Nonetheless, it is stressed that the deployment of comprehensive regional freight transport land use planning strategies should be specified in each country separately, to properly take into consideration other factors that significantly influence freight transport distances, travel times, and other cost components. These factors should recognise the particular competition and regulatory/institutional conditions of local markets and consider the overall size of functional urban areas, the separation between production and retail centres, and between housing and workplaces, the establishment and operation of industrial processing plants, and the functioning of key transport infrastructure facilities associated with the attraction/production of domestic and international freight flows, such as sea gateways.

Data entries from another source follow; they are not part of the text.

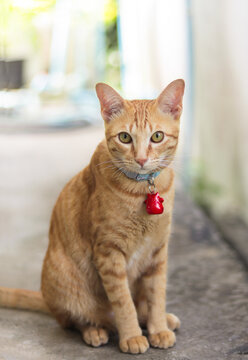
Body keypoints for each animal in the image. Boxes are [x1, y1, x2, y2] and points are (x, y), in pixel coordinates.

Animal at [0, 79, 184, 354]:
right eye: (125, 137)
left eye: (157, 136)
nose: (141, 159)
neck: (143, 189)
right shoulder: (108, 253)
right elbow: (123, 302)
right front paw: (132, 336)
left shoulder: (157, 251)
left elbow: (156, 296)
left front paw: (158, 328)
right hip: (65, 280)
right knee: (76, 320)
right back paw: (95, 330)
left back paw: (164, 321)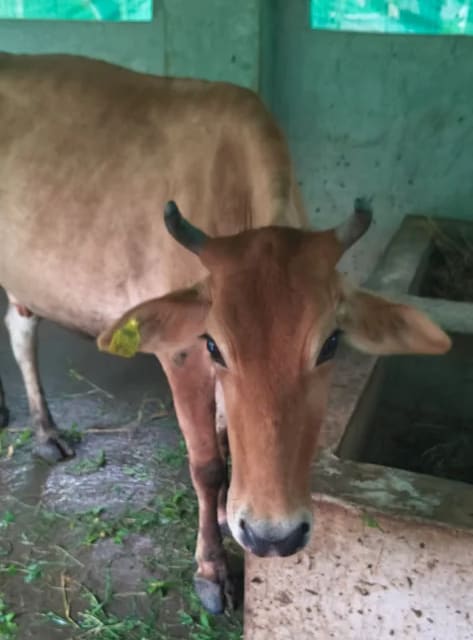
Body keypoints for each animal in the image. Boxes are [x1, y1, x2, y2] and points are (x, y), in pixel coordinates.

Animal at [0, 53, 451, 614]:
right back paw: (43, 431)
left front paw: (224, 514)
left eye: (331, 344)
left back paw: (38, 428)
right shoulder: (182, 353)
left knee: (18, 328)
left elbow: (225, 440)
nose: (274, 536)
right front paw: (212, 569)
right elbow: (207, 464)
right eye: (214, 343)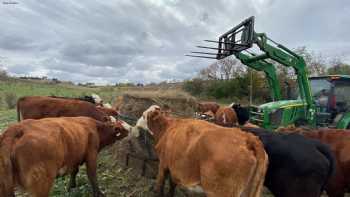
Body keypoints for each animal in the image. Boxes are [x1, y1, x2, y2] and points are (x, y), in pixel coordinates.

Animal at [0, 117, 131, 197]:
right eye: (123, 127)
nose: (131, 128)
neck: (96, 127)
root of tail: (17, 128)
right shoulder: (91, 154)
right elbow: (92, 175)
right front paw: (98, 193)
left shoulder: (74, 158)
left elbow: (74, 171)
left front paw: (70, 186)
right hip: (42, 184)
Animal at [132, 105, 268, 197]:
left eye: (144, 115)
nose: (136, 124)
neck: (167, 127)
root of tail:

In the future research, the combination of the average freight transport cost with intraregional and interregional trade flow matrices would lead to the estimation of the total freight transport cost between each origin–destination pair, through multiplying the average road freight transport cost with the flow of goods (in tonnes) and the number of trucks required to ship one tonne. In turn, this estimation would allow us to account for and evaluate transport cost shocks, technology improvements, and transport infrastructure investments, possibly including positive and negative agglomeration effects arising from efficiency gains due to increased loading factors and traffic congestion externalities, respectively. In addition to the transformation of the average freight transport cost to the total freight transport cost, the implicit assumption that freight flows are widely spread in space due to the sampling of many points from a population grid can be relaxed, as it tends to underestimate the spatial concentration of the origin and destination of freight flows and, hence, congestion effects on the urban core and areas having a limited number of transport hubs, industrial areas, and seaports [31].

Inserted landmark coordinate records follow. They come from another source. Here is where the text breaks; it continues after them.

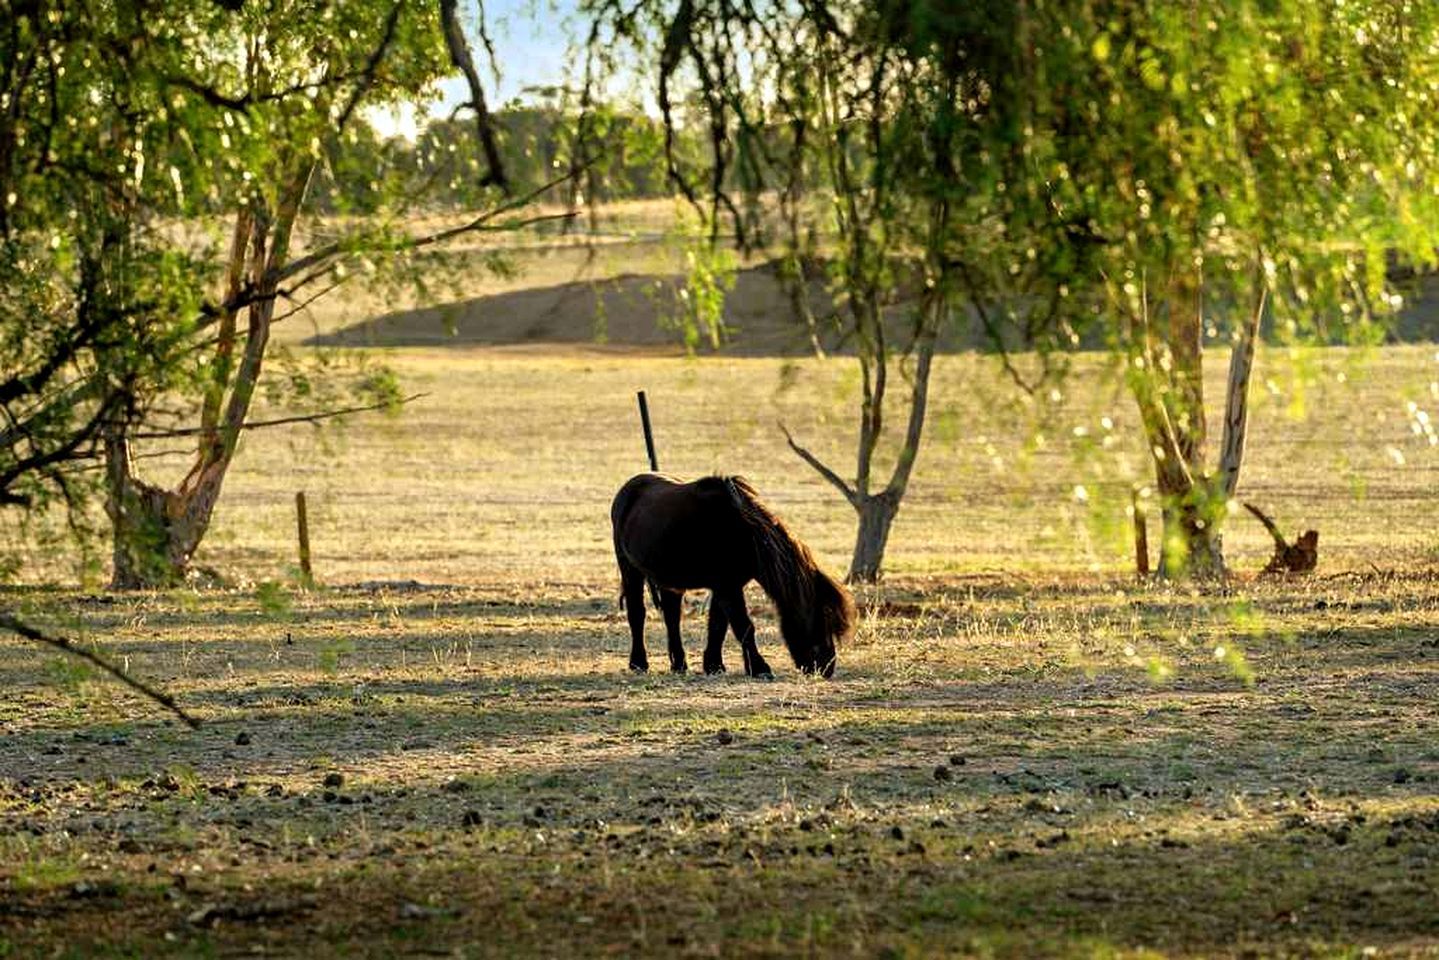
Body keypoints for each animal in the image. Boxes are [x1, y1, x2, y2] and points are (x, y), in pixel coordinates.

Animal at [610, 473, 856, 678]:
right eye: (820, 619)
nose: (826, 667)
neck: (742, 533)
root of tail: (627, 489)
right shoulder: (727, 588)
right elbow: (744, 626)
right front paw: (759, 668)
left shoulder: (725, 586)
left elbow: (718, 626)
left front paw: (714, 665)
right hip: (629, 569)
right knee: (637, 614)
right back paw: (639, 663)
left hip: (670, 581)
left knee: (672, 616)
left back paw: (679, 664)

According to the recent European data strategy, several policy initiatives and technological developments can be used to improve the availability, interoperability, quality, governance, and infrastructures on land cover, land use, and transport network usage/cost measures (see [34]). These types of variables are regarded as key spatial data themes, which can be substantially benefited from the current trends on the increased use of self-generated data, citizen-generated data, and private data. Business, governments, regional authorities, environmental agencies, and other organisations design and implement a wide range of plans and programmes to improve the access to and use of land cover, land use, and transport network data, for instance, through upgrading cadastral agencies and public services for digital mapping, visualisation, and the provision of such spatial data at the local and regional levels.

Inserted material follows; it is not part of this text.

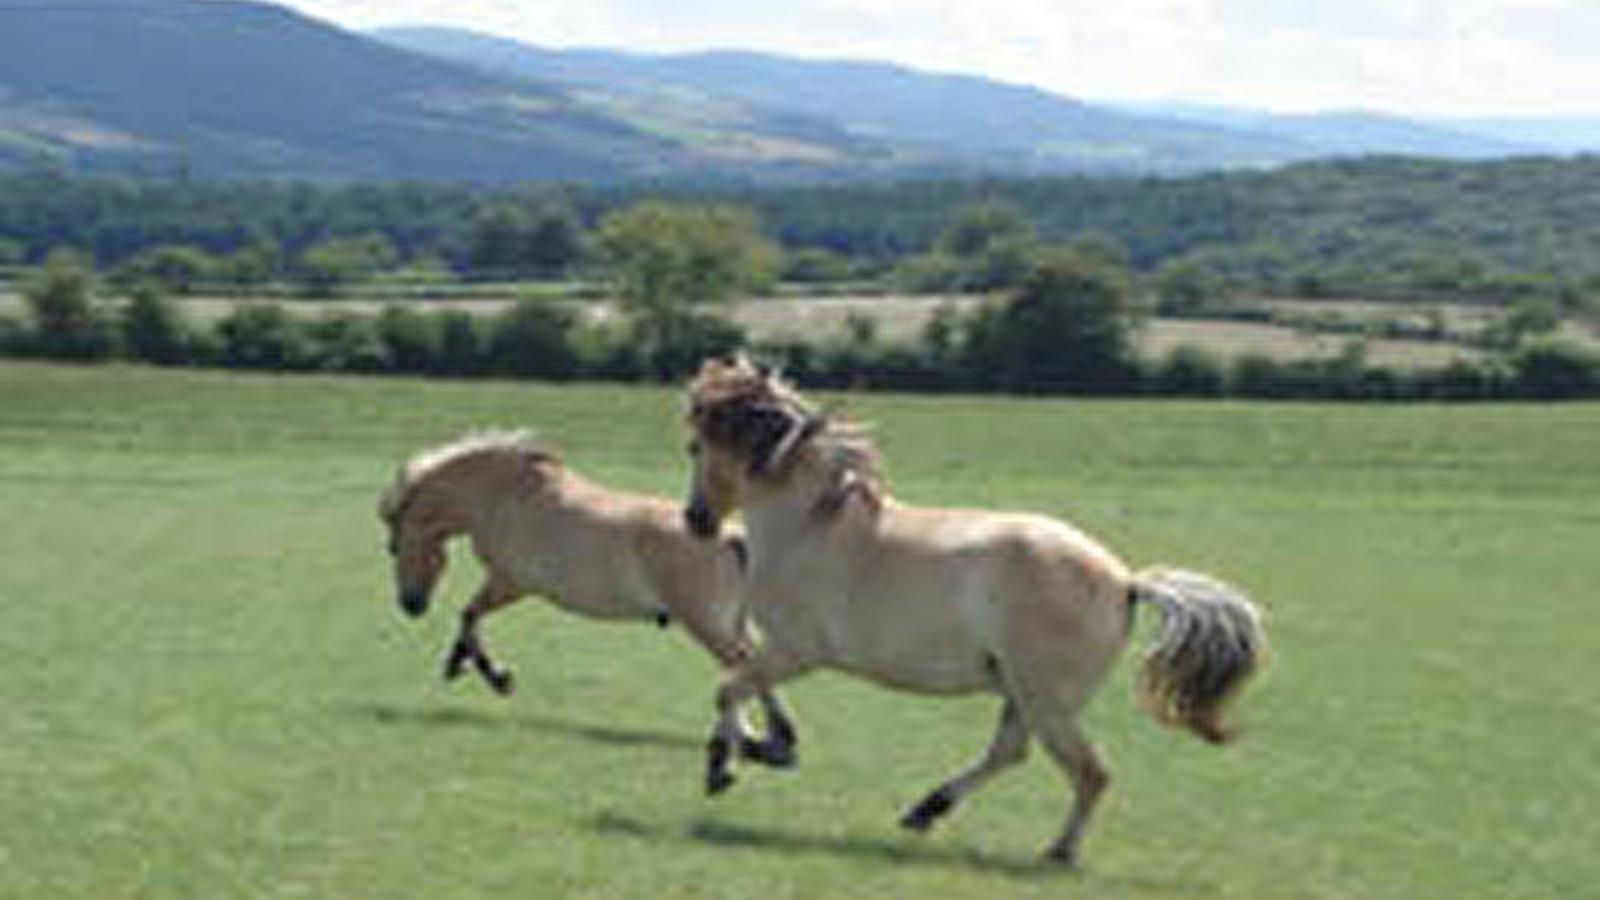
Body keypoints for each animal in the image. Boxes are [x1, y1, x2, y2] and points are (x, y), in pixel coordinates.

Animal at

In particular, the collection and processing of innovative data from advanced (e.g., satellite and geospatial information) technologies would enable the accurate measurement and regular updating of the various components of road transport costs, such as actual travel times and congestion delays, and relevant accessibility indicators (e.g., [41]). Such measurements would allow the use of more detailed dependent variables and, hence, a more sound econometric analysis of the influencing role of urban sprawl at the local and regional levels. Finally, the processing and combination of these new and other types of land cover/use and transport datasets would allow for a holistic evaluation of regional land use plans and compact urban development strategies, not only in relation to the transport cost, but also to the accessibility, the property rent values, investments, job creation, and the productivity of the whole region and its neighbouring ones.